Dear mathlinkers, see also http://www.artofproblemsolving.com/community/c6t48f6h1162621_iberoamerican_olympiad_2015_problem_4 Sincerely Jean-Louis

This problem actually comes out rather nicely analytically. Let D be the origin, A be on the y axis, P on the y axis between D and A, and B and C on opposite sides of D on the x axis. Then you get some simple equations for the lines AB, AC, CP, and BP, which you can use to find the coordinates of E and F. FK and KD are the distances from F to the y and x axes respectively while EJ and JD are the distances from E to the y and x axes respectively, and you can see that the ratios are the same.

I have a doubt Why to select a geometry easy problem (trivial) in Iberoamerican olympiad? in recent years.
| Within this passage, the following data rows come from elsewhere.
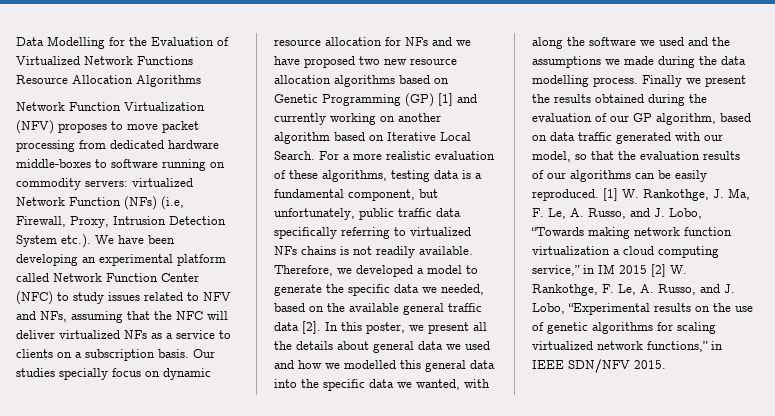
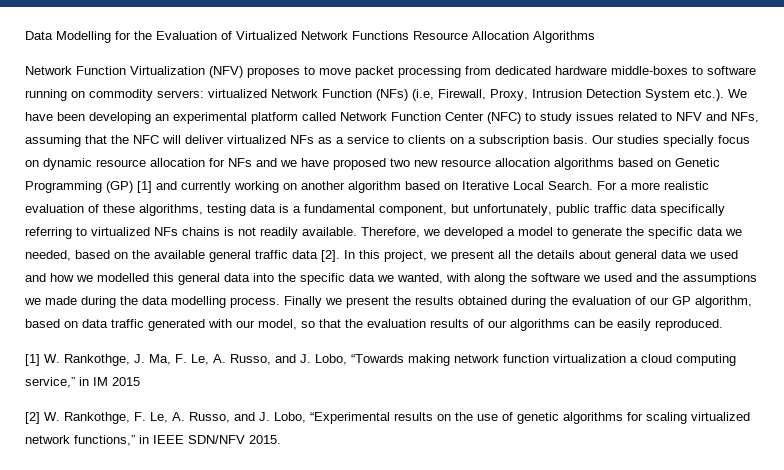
[366,322,405,334] poster, -> [384,250,427,262] project,
(599, 195) none -> (723, 325) //
(647, 269) none -> (140, 381) //

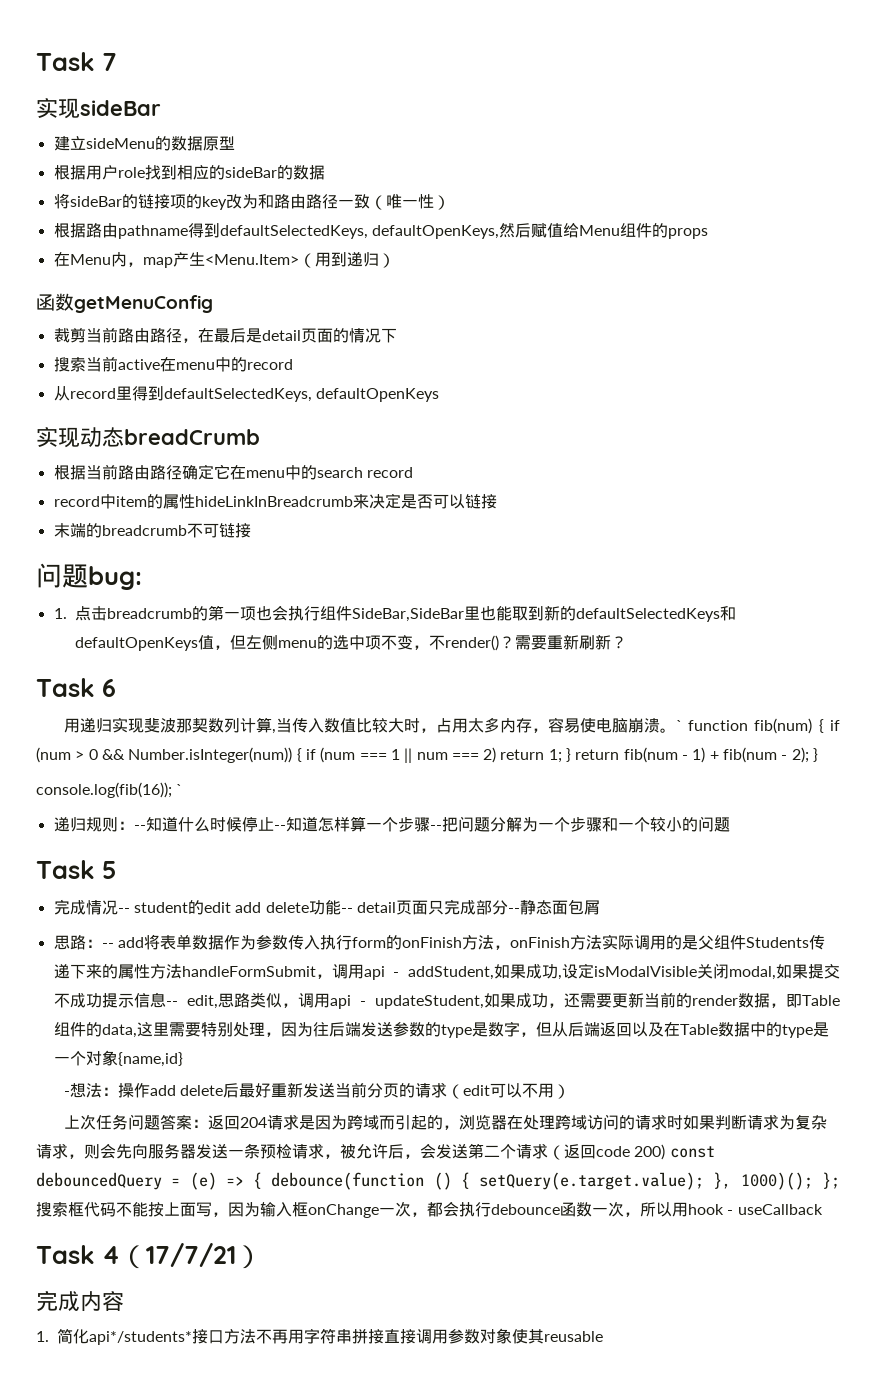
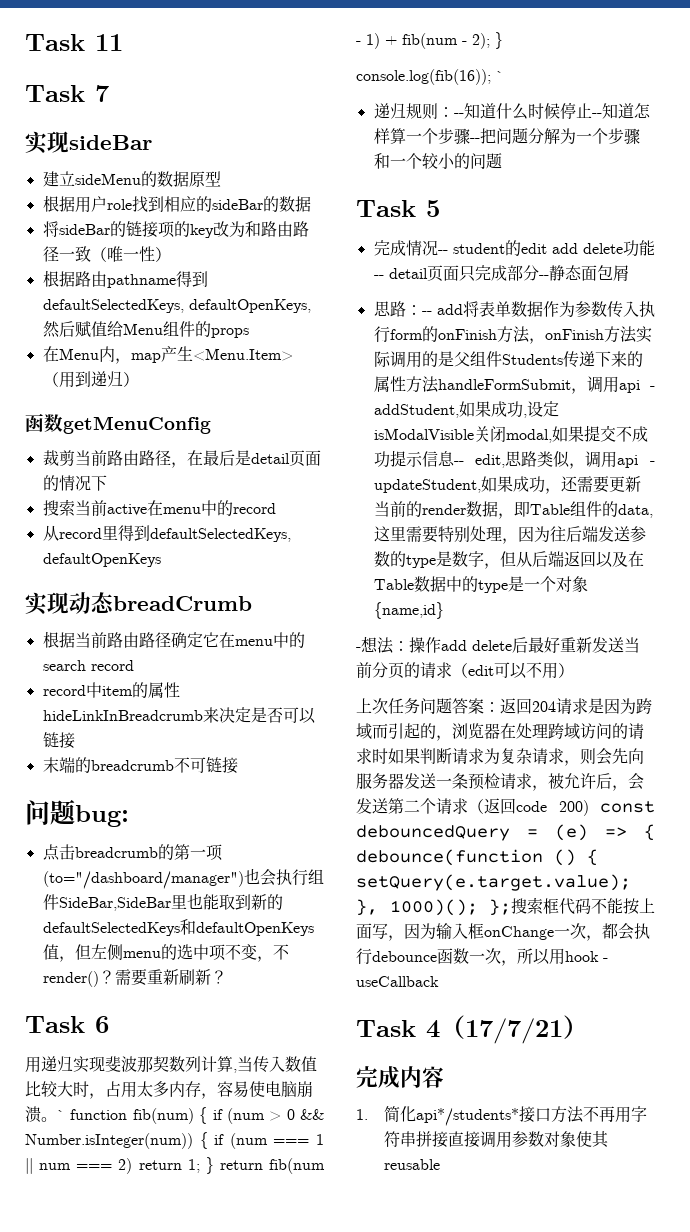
[36,52,95,71] Task -> [25,34,123,51] [25,85,85,102] Task 11 // Task
[53,608,67,619] 1. -> (129, 816) none
(256, 613) none -> [42,871,244,889] (to="/dashboard/manager")

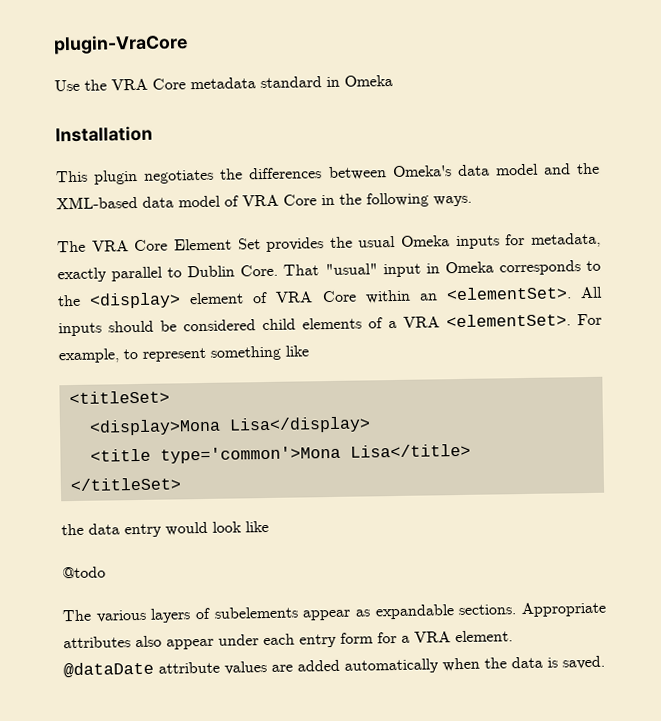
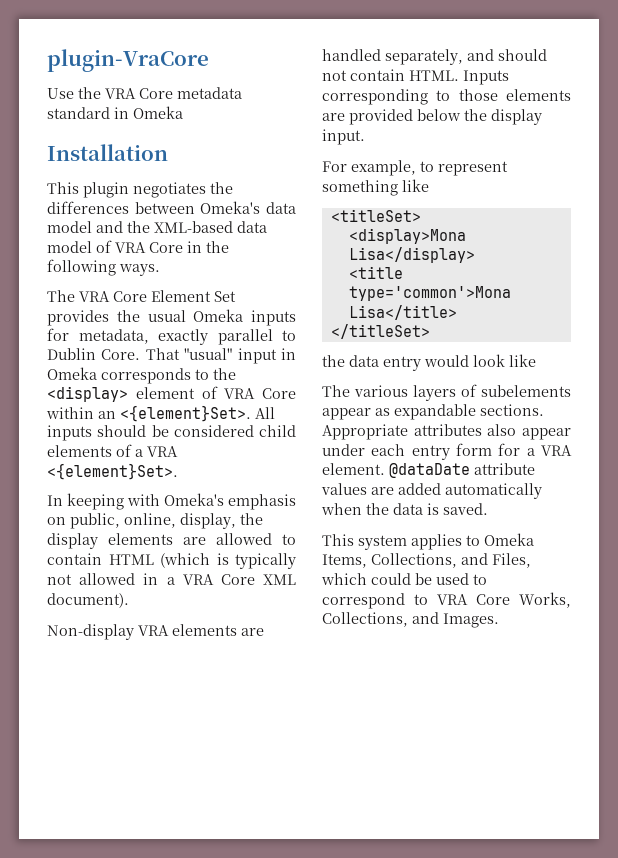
[445,286,572,301] <elementSet>. -> [120,405,251,422] <{element}Set>.
[446,313,571,328] <elementSet>. -> [47,463,178,480] [47,493,296,510] [47,513,263,529] [47,533,296,549] [47,553,296,569] [47,573,296,585] [47,593,129,608] [47,624,264,640] [322,49,547,65] [322,69,509,85] [322,89,571,105] [322,109,542,125] [322,129,365,145] <{element}Set>. // In keeping with Omeka's emphasis on public, online, display, the display elements are allowed to contain HTML (which is typically not allowed in a VRA Core XML document). // Non-display VRA elements are handled separately, and should not contain HTML. Inputs corresponding to those elements are provided below the display input. //
[62,566,106,579] // @todo -> (536, 360) none
(605, 662) none -> [322,533,534,550] [322,553,531,568] [321,573,487,585] [322,592,571,609] [322,612,499,628] // This system applies to Omeka Items, Collections, and Files, which could be used to correspond to VRA Core Works, Collections, and Images.

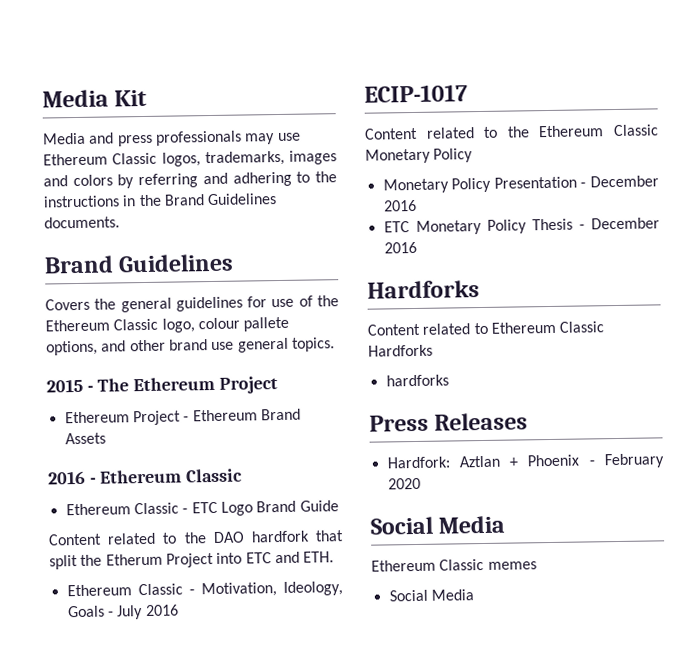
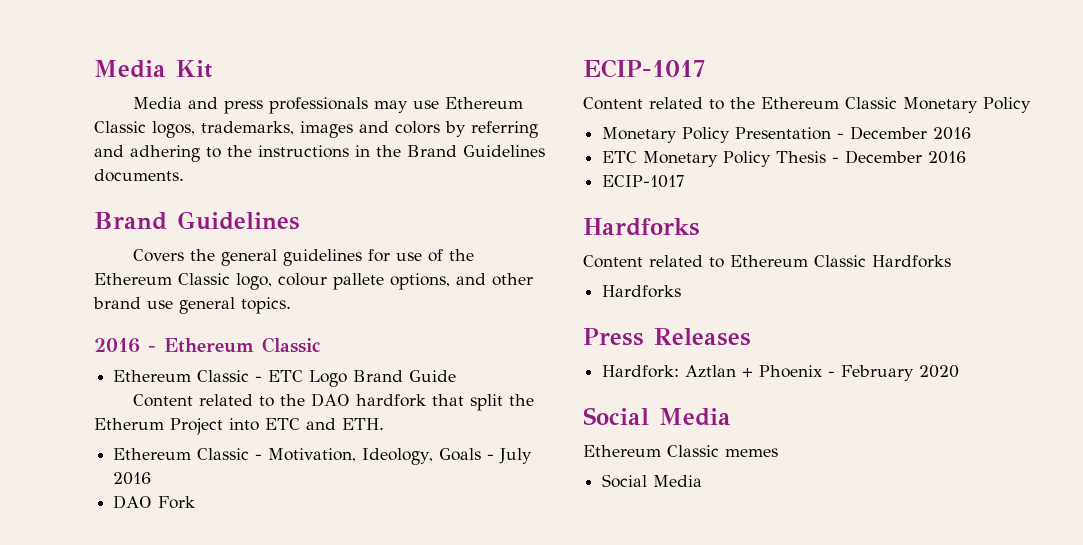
[46,376,278,394] [64,408,301,426] [64,432,106,445] // 2015 - The Ethereum Project // Ethereum Project - Ethereum Brand Assets -> (291, 305) none
(179, 610) none -> [113,495,196,509] // DAO Fork
(417, 247) none -> [602,175,685,188] // ECIP-1017
[385,374,449,387] hardforks -> [602,285,682,298] Hardforks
This problem I solved with projective geometry, although is trivial by Blanchet's Theorem, do to think like a region with a bad geometry I accept all kinds of criticism, is only a doubt. Sorry my english isn't good

I agree with you. Geometry problems in the OIMs 2013, 2014, 2015 have been quite easy. I really miss a geometry problem as problem 3 or 6 in the contest. Moreover, this problem is a direct application of a very well-known theorem and an approach using projective geometry (as we can see in the previous posts) is possible. I hope that in the next OIM appear a difficult geometry problem, as in 2010 and 2011.

Yes you are right. It seems that the International Jury do not want choose hard geometry problems, and the results in 2014 and 2015 was that the gold medals were awarded to the students who have 42 points. Get 41 points in an International competition and do not get god medal is, I think, very frustrating.